Die Weihnachtsvision wird wachgehalten
Trotz des Krieges in der Ukraine setzt die evangelische Landesbischöfin auf Hoffnung – und den Mut zur Ratlosigkeit.VON HEIKE SPRINGHART
„Frieden auf Erden“. Das ist die Weihnachtshoffnung. Die Sehnsucht nach Frieden ist so groß wie die Ratlosigkeit, wie dieser Friede gelingen kann. Ein schnelles Ende des Angriffskriegs gegen die Ukraine ist nicht in Sicht.
Die Debatten bewegen sich im Spannungsfeld zwischen „Nie wieder Krieg!“ und „Nie wieder Faschismus!“. Der Bruch des Völkerrechts und die brutale Missachtung der Menschenrechte durch Russland dürfen keinen Erfolg haben. Die militärische Gewalt jedoch schafft keinen Frieden.

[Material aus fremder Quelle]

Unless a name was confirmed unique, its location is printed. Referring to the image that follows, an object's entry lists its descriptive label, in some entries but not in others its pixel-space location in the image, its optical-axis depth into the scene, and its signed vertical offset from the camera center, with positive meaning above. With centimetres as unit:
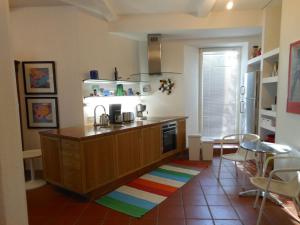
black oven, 415 -86
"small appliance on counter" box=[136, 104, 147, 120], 465 -39
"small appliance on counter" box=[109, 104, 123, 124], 377 -36
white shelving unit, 366 +43
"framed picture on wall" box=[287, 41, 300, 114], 276 +13
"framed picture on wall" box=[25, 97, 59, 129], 361 -29
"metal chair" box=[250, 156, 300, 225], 203 -97
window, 509 +0
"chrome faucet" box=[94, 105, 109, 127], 358 -37
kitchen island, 274 -87
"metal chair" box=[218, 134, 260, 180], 323 -100
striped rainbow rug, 271 -141
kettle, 359 -43
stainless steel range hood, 442 +82
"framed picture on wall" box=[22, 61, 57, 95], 354 +29
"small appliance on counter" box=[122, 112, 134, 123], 397 -44
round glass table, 260 -73
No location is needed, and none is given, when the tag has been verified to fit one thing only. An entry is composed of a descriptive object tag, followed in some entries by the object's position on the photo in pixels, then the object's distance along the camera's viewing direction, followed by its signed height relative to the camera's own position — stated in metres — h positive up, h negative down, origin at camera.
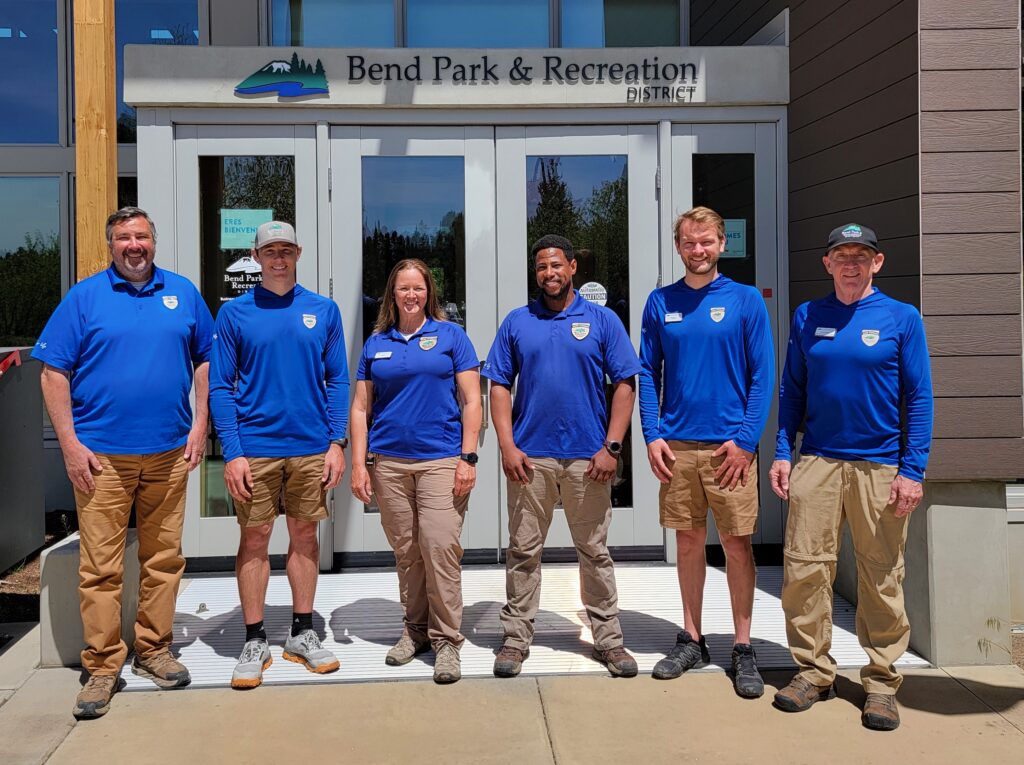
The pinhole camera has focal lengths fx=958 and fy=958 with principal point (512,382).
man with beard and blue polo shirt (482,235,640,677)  4.15 -0.35
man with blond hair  4.00 -0.23
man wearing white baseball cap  4.12 -0.28
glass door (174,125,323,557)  5.81 +0.88
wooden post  4.57 +1.12
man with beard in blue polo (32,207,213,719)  3.88 -0.30
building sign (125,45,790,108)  5.68 +1.63
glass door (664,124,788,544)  5.94 +0.96
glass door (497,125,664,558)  5.93 +0.81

Der Friede, von dem an Weihnachten geredet wird, ist umfassender Friede, die Bibel nennt ihn Shalom: Wohlergehen für alle, das Schweigen der Waffen, Friede auch im Kleinen zwischen Menschen. Auf Erden ist diese Vision immer nur in Teilen Wirklichkeit.
Deswegen brauchen wir in Sachen des Friedens Gottes Kraft der Liebe und die Kraft der Unterscheidung. Als Kirche bezeugen wir die Verheißungen, die weit über das hinausgehen, was in unserer Gestaltungsmacht steht. Wir sind im weiten Horizont der Friedensverheißung der Engel in Bethlehem unterwegs. Mit dieser Friedensverheißung im Ohr gehen wir mutig und demütig Schritte hin zum Frieden. Wir wissen um die Grenzen unserer Möglichkeiten. Auch die verheißungsvollsten Ansätze können scheitern.

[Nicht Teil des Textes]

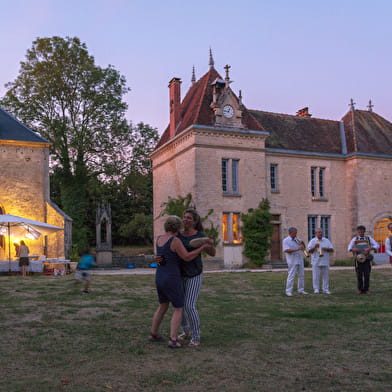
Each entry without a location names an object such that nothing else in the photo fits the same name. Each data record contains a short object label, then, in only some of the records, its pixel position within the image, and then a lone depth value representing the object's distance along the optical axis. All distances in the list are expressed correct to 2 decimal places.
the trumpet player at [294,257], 11.41
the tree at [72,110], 31.62
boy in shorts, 11.57
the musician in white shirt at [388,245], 11.15
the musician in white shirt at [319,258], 11.77
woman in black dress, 5.83
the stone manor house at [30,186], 23.66
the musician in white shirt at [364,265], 11.56
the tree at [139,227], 38.81
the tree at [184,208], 24.84
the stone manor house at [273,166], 25.48
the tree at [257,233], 25.42
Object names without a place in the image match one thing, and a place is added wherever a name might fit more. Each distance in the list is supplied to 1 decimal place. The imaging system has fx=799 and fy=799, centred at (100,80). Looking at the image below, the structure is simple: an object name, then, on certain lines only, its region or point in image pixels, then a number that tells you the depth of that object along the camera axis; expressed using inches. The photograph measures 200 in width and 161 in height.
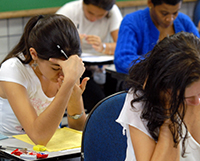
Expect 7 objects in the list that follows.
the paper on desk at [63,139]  112.1
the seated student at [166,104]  98.5
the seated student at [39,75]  115.1
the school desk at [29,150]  108.5
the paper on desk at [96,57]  158.4
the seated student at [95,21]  167.8
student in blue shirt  140.7
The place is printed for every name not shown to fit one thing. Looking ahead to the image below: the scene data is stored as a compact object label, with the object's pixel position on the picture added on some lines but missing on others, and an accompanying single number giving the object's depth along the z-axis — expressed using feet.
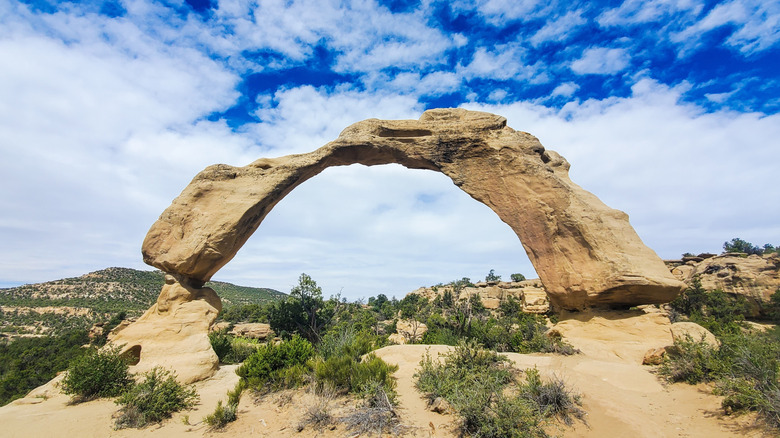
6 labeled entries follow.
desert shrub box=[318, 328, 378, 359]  26.86
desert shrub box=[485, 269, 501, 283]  194.29
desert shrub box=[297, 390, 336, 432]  17.30
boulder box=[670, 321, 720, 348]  23.94
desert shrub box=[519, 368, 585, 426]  17.37
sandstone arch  30.89
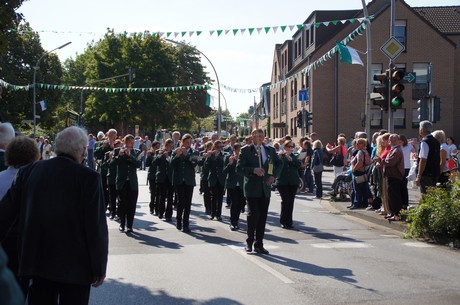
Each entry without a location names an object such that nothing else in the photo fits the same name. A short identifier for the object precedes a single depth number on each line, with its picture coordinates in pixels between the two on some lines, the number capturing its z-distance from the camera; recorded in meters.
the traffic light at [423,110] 14.66
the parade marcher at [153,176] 14.07
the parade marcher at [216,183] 13.48
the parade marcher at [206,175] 13.95
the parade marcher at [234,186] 12.01
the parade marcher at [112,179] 12.52
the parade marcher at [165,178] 13.01
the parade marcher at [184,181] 11.55
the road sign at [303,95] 32.75
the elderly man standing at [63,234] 3.88
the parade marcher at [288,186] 12.04
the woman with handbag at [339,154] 17.30
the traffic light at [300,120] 28.70
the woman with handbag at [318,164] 18.05
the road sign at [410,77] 16.19
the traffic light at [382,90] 13.83
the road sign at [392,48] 14.91
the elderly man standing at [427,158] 11.07
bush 9.61
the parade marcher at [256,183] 9.05
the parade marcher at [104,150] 13.48
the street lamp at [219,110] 36.20
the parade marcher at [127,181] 11.39
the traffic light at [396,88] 13.50
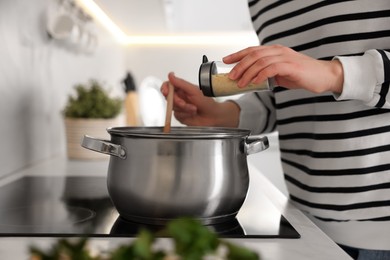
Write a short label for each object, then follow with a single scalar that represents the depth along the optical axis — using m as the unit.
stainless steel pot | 0.59
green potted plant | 1.35
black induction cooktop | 0.60
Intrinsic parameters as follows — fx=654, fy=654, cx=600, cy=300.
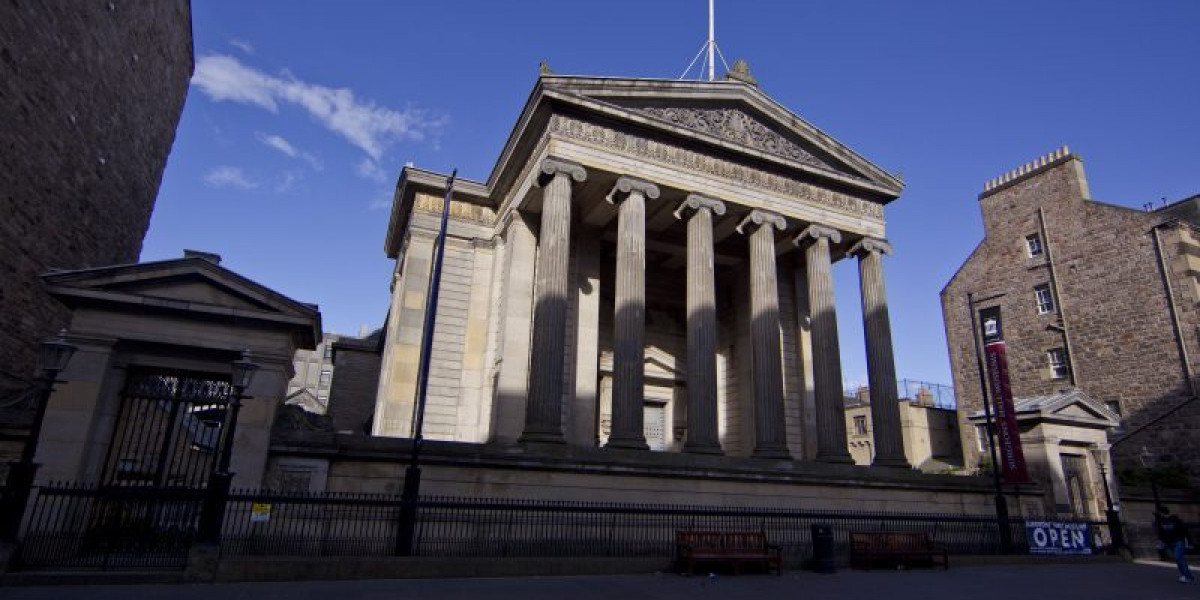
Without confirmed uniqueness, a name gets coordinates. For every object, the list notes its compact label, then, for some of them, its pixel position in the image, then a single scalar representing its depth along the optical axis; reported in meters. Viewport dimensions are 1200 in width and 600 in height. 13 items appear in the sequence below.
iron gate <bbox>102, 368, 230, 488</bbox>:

Wir brauchen Mut für eine neue Kultur der Ratlosigkeit. Sie eröffnet Räume für einen realistischen Blick auf die Komplexität der Lage und für Nachdenklichkeit statt Polarisierung. Entscheidungen unter politischem Handlungsdruck können nicht frei von Schuld sein. Die Spannung zwischen der Hilfe für die von Gewalt Bedrohten und Betroffenen und dem Festhalten an der Kraft gewaltloser Konfliktlösungen lässt sich nicht auflösen. Es braucht Mut, zu dieser Unauflöslichkeit zu stehen, der Ratlosigkeit Worte zu geben und dabei nach Kräften alles Friedensdienliche zu tun.

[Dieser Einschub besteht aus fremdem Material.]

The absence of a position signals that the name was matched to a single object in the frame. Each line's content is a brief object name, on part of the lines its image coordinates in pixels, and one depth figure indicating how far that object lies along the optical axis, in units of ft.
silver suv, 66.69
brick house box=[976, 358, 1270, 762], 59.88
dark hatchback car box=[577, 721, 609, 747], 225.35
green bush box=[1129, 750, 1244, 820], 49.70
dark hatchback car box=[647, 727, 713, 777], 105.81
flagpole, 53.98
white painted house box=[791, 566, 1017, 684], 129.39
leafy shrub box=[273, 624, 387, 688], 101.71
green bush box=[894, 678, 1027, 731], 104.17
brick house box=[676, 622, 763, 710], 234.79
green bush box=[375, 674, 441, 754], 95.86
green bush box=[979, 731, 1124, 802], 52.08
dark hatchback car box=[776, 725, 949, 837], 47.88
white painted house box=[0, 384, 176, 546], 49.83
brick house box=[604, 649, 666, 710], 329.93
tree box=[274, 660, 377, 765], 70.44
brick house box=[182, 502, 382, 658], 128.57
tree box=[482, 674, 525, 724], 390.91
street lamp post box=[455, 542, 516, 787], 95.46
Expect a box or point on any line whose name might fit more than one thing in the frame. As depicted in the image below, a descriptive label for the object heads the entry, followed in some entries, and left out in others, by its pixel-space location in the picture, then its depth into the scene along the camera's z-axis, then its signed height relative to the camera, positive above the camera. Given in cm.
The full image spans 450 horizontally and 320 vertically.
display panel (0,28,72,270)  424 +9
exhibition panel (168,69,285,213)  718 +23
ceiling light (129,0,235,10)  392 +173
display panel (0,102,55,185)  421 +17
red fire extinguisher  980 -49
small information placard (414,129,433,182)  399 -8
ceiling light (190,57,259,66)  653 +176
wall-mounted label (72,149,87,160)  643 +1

Wir müssen die Kräfte stärken, die dem Frieden dienen, die Gewaltlosigkeit wagen und sich auf Schritte der Versöhnung machen. Dabei haben wir es mit unterschiedlichen Gewaltkonstellationen zu tun. Wir stehen als Kirche an der Seite von Opfern von Gewalt. Und: Wir halten am Überschuss der Hoffnung fest. Es geht darum, differenziert und nüchtern hinzusehen, wo himmelschreiende Gewalt geschieht und realistisch zu sehen, wo die Grenzen unserer Verantwortungs- und Machtsphäre liegen. Realismus im theologischen Sinn bedeutet auch, darum zu wissen, dass das, was uns trägt, größer ist als unsere Vernunft, unsere Erkenntnis und unsere Verantwortung.
Es gibt keine direkte Linie von der Vision des umfassenden Friedens zu einem Maßnahmenkatalog. Aber wir müssen alles in unserer Macht Stehende tun, um Gesprächskanäle offenzuhalten, denen, die um friedliche Lösungen ringen, den Rücken zu stärken, konkrete humanitäre Hilfe zu leisten, Traumatisierten und Geflüchteten sichere Räume und Zuflucht zu gewähren und so den Boden dafür zu bereiten, dass Wege der Versöhnung entstehen. Damit es eine Zeit nach dem Krieg gibt, in der der Friede eine Chance hat. Damit die Weihnachtsvision wachgehalten und eines Tages wahr wird: Friede auf Erden!
Heike Springhart, 47, ist seit April 2022 Landesbischöfin der Evangelischen Landeskirche in Baden. Sie ist die erste Frau in diesem Amt.